◆ Supplied passage ◆
◆ ◆ ◆ ◆

# Mustang cam install



## kstall (May 10, 2019)

Hello all, I wanted to share a little about a project my son and I took on to install FRPP Hot Rod cams in his 06 Mustang GT. We picked this car up back in January and he wanted to do a few mods to it. He bought a JLT cold air intake, SCT tuner, 4.11 gears and the cams. We took the car to the shop to have the gears put in and man...did that wake it up! Night and day difference in how it pulls gets up to speed. The CAI was an easy install but after pricing out the cam install, I was like "hey let's me and you do this." Now I'm no mechanic by any stretch of the imagination. I've done some brakes, but never once taken a valve cover off. We were nervous to say the least. But I researched it for a couple weeks, bought the necessary tools, and the Thursday before Easter we got started.

The fun part started when we pulled the plugs since we were installing new ones. 7 of the eight plugs had the porcelain to shatter and drops pieces in the cylinder. Those plugs are prone to breaking off in the head which is why I bought the plug removal tool in case they did. This was a different ballgame. Wound up having to go buy a bore scope so we could see down in the cylinder. After using compressed air and a shop vac with various jerry rigged attachments, we got all the fragments out.

So we worked on it about 11 hours that day and ended the day with the passenger side cam installed. Got up Good Friday and started back again. Cam installed, cylinders checked, double checked, triple checked and finally put the plugs in. Checked torque on everything and loaded the tune. Total of about 16 hours all together which is way longer than it should have taken, but hey...its our first cam install lol. 
Below is the video of the first start up. I was a nervous wreck guys I ain't lying. He's got a couple other upgrades in mind after this. But I can say this, those 2 days will be days I will remember the rest of my life. I hope that he will cherish that time as I much as I do. And without further ado.....c

https://www.youtube.com/watch?v=DDK-jihdN6U


----------



## Wiley (Dec 2, 2019)

@kstall What a cool project with your son! The car sounds great :thumbup:


----------

◆ ◆ ◆ ◆

◆ Dataset ◆

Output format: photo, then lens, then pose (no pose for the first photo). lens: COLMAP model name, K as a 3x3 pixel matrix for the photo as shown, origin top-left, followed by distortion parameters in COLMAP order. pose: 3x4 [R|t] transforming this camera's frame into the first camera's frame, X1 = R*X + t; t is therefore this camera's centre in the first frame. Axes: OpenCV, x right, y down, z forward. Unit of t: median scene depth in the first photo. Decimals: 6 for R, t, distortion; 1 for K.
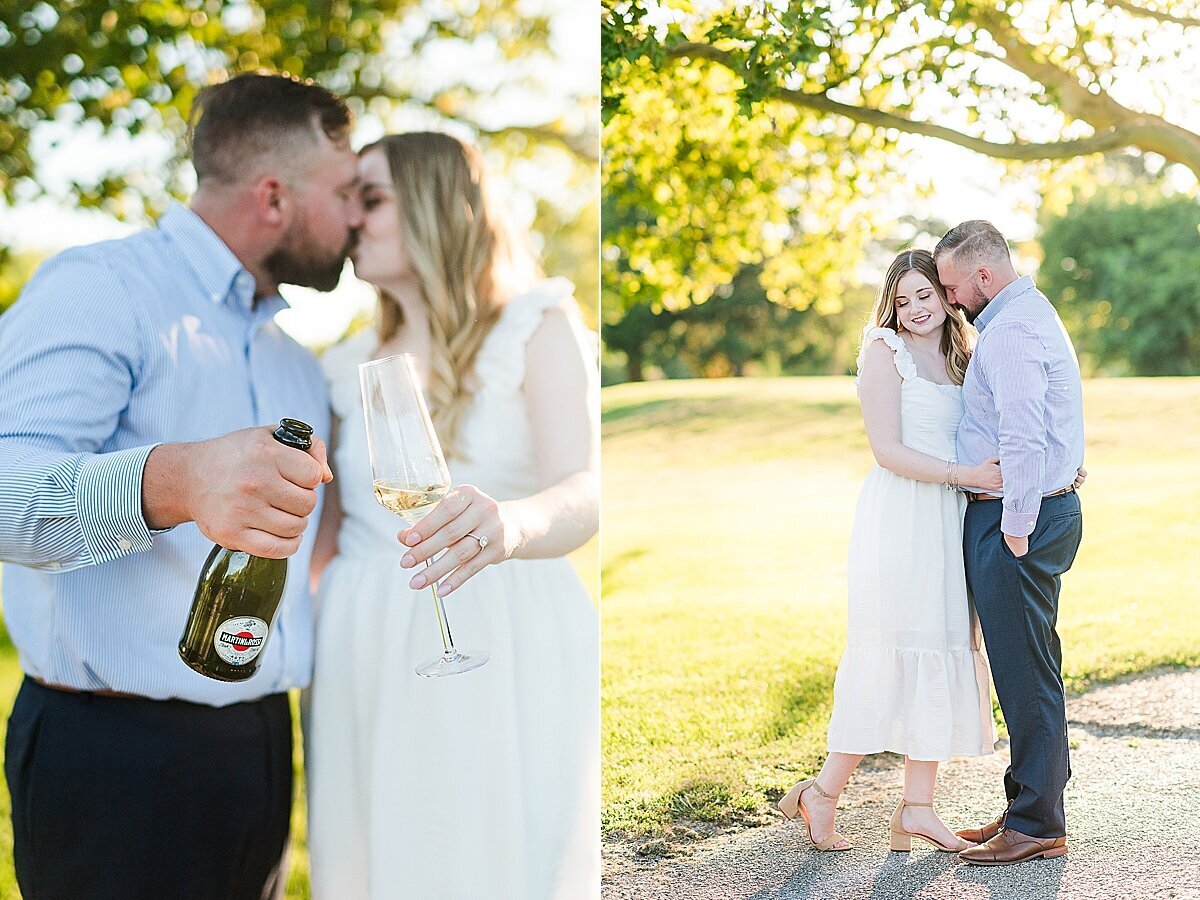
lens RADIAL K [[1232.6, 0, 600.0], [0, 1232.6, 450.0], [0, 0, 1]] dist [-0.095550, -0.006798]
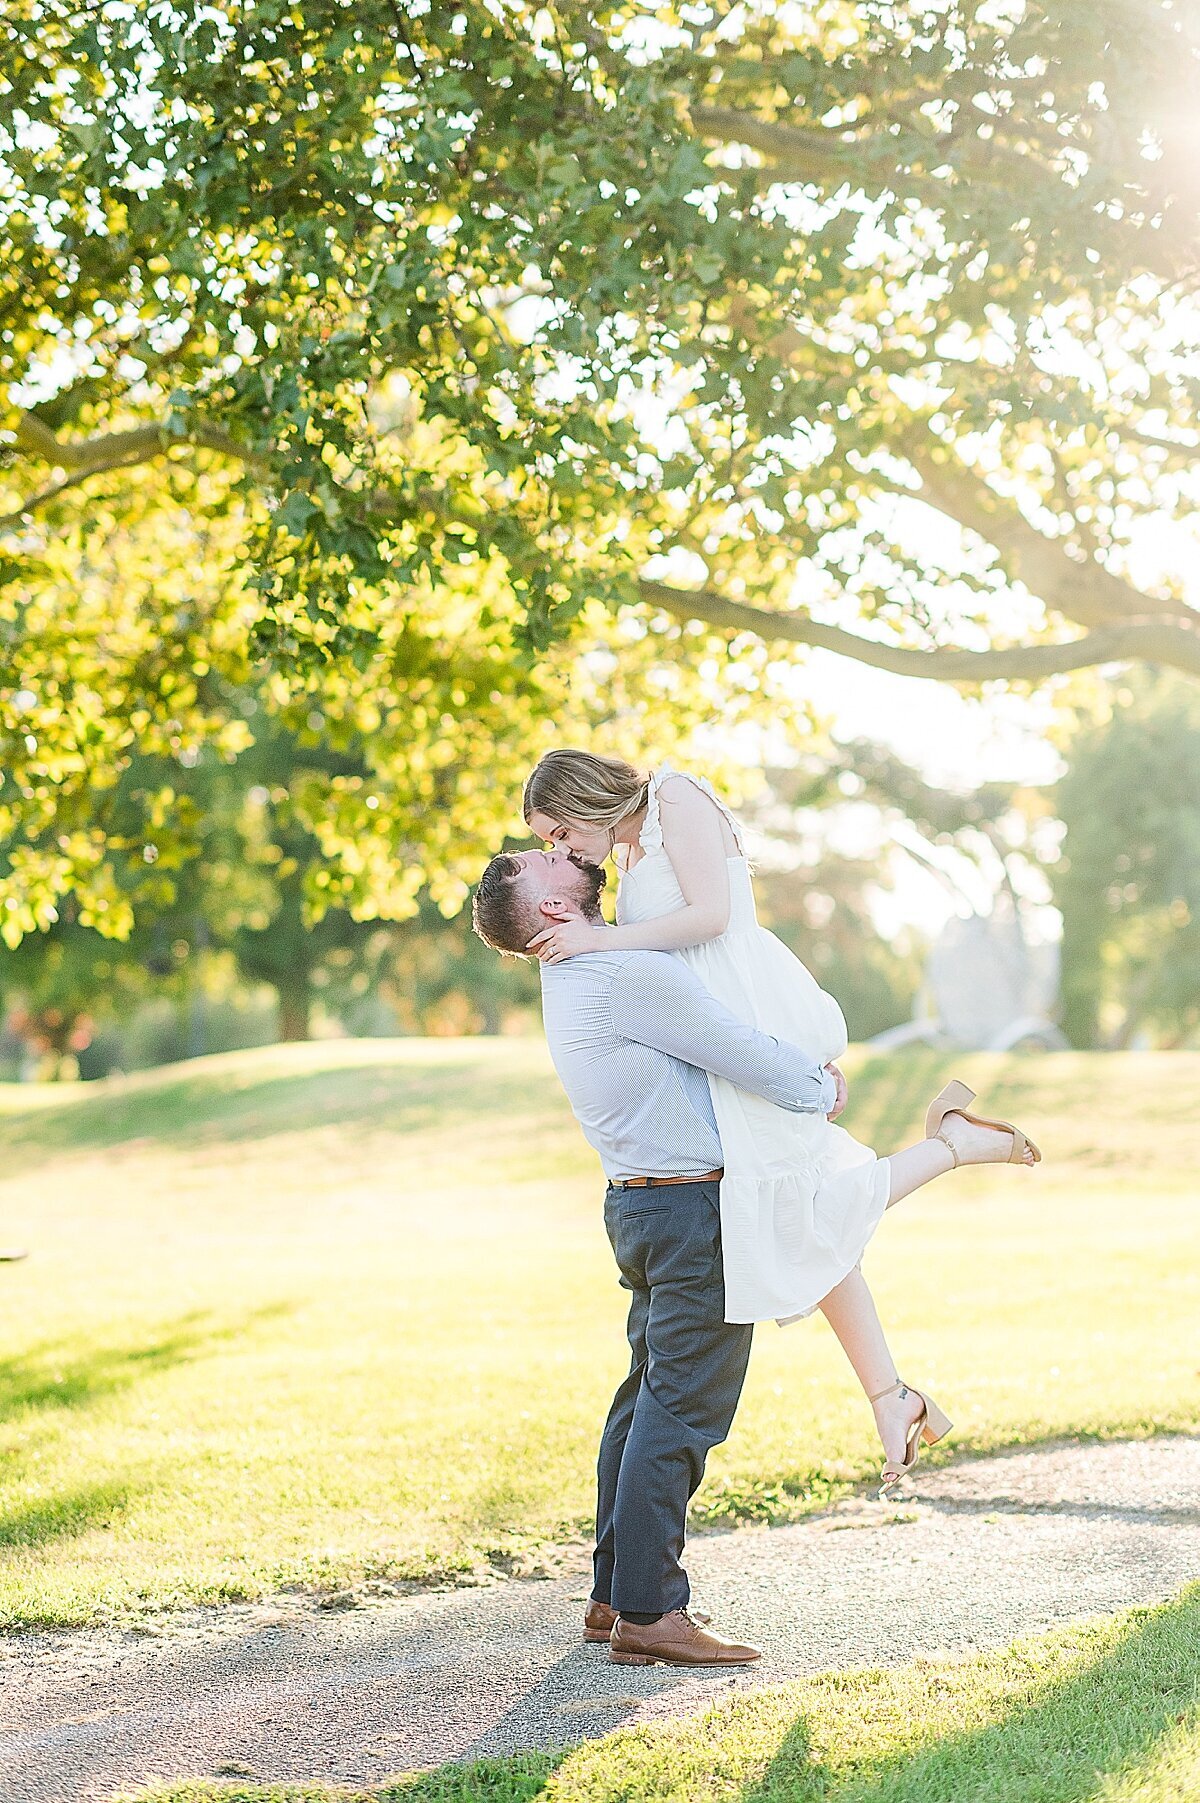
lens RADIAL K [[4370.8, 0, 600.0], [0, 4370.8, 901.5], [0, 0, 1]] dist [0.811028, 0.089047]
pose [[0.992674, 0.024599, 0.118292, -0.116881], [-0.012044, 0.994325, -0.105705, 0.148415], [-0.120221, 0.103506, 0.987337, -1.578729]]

◆ ◆ ◆ ◆

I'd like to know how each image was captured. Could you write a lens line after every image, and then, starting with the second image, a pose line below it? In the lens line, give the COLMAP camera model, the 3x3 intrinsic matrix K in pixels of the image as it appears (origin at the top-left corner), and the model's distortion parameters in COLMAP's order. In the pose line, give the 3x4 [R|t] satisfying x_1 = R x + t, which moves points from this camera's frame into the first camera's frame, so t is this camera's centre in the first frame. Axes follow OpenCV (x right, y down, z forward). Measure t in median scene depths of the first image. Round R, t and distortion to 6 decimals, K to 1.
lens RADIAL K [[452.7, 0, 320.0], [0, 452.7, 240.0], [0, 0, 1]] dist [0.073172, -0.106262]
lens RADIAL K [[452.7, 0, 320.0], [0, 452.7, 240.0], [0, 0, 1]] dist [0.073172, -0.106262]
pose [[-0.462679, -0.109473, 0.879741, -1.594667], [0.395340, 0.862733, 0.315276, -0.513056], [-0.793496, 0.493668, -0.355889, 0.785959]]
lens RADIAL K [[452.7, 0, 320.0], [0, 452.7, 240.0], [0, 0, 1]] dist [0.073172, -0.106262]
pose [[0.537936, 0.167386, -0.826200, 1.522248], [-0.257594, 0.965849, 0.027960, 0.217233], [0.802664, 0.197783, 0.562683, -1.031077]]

◆ ◆ ◆ ◆

◆ Problem set ◆
#1 Reproduce the whole Mustang cam install thread word for word, without any changes.
#2 Rewrite the records between the lines holding "Output format: photo, then" and "0.103506, 0.987337, -1.578729]]", inclusive, renaming "photo" to "image" and changing nothing else. Give only those lines, and leave the pictures out of your answer.

◆ Task solutions ◆
#1
# Mustang cam install



## kstall (May 10, 2019)

Hello all, I wanted to share a little about a project my son and I took on to install FRPP Hot Rod cams in his 06 Mustang GT. We picked this car up back in January and he wanted to do a few mods to it. He bought a JLT cold air intake, SCT tuner, 4.11 gears and the cams. We took the car to the shop to have the gears put in and man...did that wake it up! Night and day difference in how it pulls gets up to speed. The CAI was an easy install but after pricing out the cam install, I was like "hey let's me and you do this." Now I'm no mechanic by any stretch of the imagination. I've done some brakes, but never once taken a valve cover off. We were nervous to say the least. But I researched it for a couple weeks, bought the necessary tools, and the Thursday before Easter we got started.

The fun part started when we pulled the plugs since we were installing new ones. 7 of the eight plugs had the porcelain to shatter and drops pieces in the cylinder. Those plugs are prone to breaking off in the head which is why I bought the plug removal tool in case they did. This was a different ballgame. Wound up having to go buy a bore scope so we could see down in the cylinder. After using compressed air and a shop vac with various jerry rigged attachments, we got all the fragments out.

So we worked on it about 11 hours that day and ended the day with the passenger side cam installed. Got up Good Friday and started back again. Cam installed, cylinders checked, double checked, triple checked and finally put the plugs in. Checked torque on everything and loaded the tune. Total of about 16 hours all together which is way longer than it should have taken, but hey...its our first cam install lol. 
Below is the video of the first start up. I was a nervous wreck guys I ain't lying. He's got a couple other upgrades in mind after this. But I can say this, those 2 days will be days I will remember the rest of my life. I hope that he will cherish that time as I much as I do. And without further ado.....c

https://www.youtube.com/watch?v=DDK-jihdN6U


----------



## Wiley (Dec 2, 2019)

@kstall What a cool project with your son! The car sounds great :thumbup:


----------

#2
Output format: image, then lens, then pose (no pose for the first image). lens: COLMAP model name, K as a 3x3 pixel matrix for the image as shown, origin top-left, followed by distortion parameters in COLMAP order. pose: 3x4 [R|t] transforming this camera's frame into the first camera's frame, X1 = R*X + t; t is therefore this camera's centre in the first frame. Axes: OpenCV, x right, y down, z forward. Unit of t: median scene depth in the first image. Decimals: 6 for R, t, distortion; 1 for K.
lens RADIAL K [[1232.6, 0, 600.0], [0, 1232.6, 450.0], [0, 0, 1]] dist [-0.095550, -0.006798]
lens RADIAL K [[4370.8, 0, 600.0], [0, 4370.8, 901.5], [0, 0, 1]] dist [0.811028, 0.089047]
pose [[0.992674, 0.024599, 0.118292, -0.116881], [-0.012044, 0.994325, -0.105705, 0.148415], [-0.120221, 0.103506, 0.987337, -1.578729]]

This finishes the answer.